Mr. Rivas said he developed his skills as a muralist growing up in Santiago, Chile when he was growing up. “It was hands on learning – I learned by doing.”
He said a part of his experience as a muralist was interacting with the public. His murals evolved from graffiti and faces of people to nature based designs.
“Every time you paint outside someone is going to come and ask you questions, or give you their opinion. Some of the time, they don’t like it. It’s subjective,” he continued. “The GHS teenagers have said they like the mural. Some ask if they can help paint.”
The Cardinal, which was added to the mural on Monday, was well received.
“I like it,” said GHS junior Claudio Baldiviezo who was waiting for the bus.
As Mr. Rivas painted, Sustainability Committee member Myra Klockenbrink, who championed the mural project for months, was busy at the east end of the wall planting a perennial shade garden which will make its show in the spring.
She explained that the bus shelter will become something of a mini museum, with panels featuring information on the pollinator pathway and native plants.

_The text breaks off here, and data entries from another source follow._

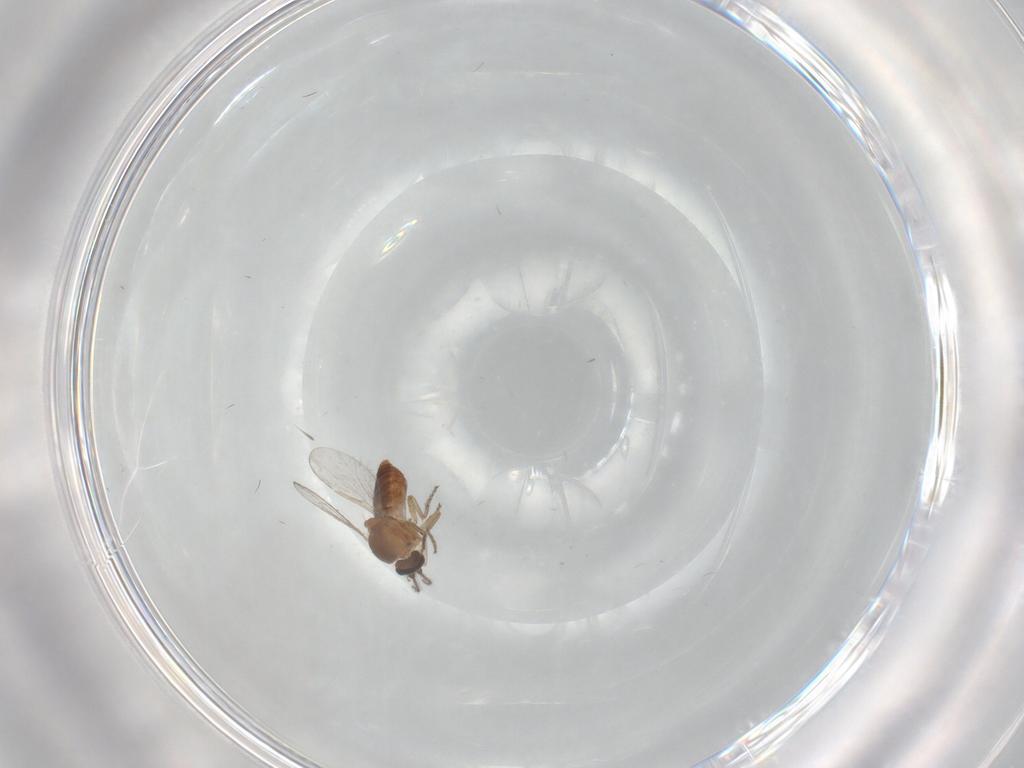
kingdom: Animalia
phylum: Arthropoda
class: Insecta
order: Diptera
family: Ceratopogonidae
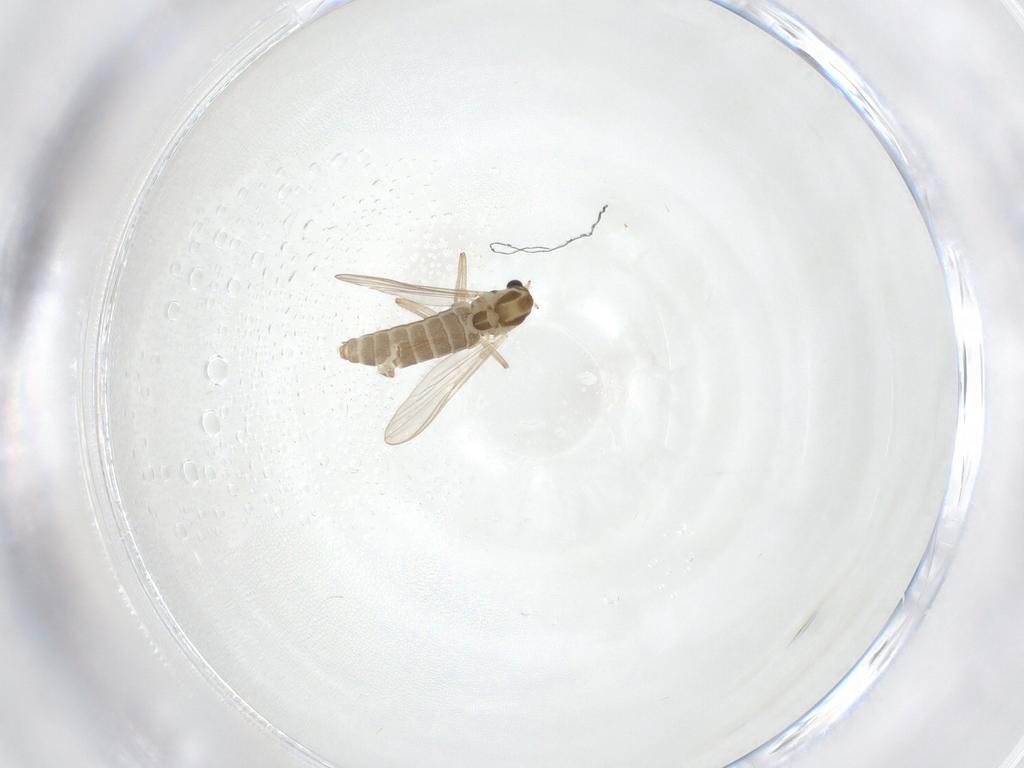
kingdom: Animalia
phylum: Arthropoda
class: Insecta
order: Diptera
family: Chironomidae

“If the gods are on our side, the area will be in bloom,” Klockenbrink said, adding that there are about 30 different species and 250 different plants.
While the Forsythia that cascades over the top of the mural in April was left in place, they the Burning Bush on the east end of the wall has been replaced with Sweetspire, Witch Hazel, Rhododenrons, Hydrangeas and Heucheras (Coral Bells).
“This is a mural, but it’s really a mural project. It’s an entire installation – with the garden, the bus shelter museum, the mural, and a film that documents what we’ve done,” Klockenbrink said, adding that Ms Sesto’s prediction was also on the mark.
“People have been coming to take selfies all day,” she added.
Klockenbrink said when complete, the film will be on the Sustainability Committee’s web page on the town website.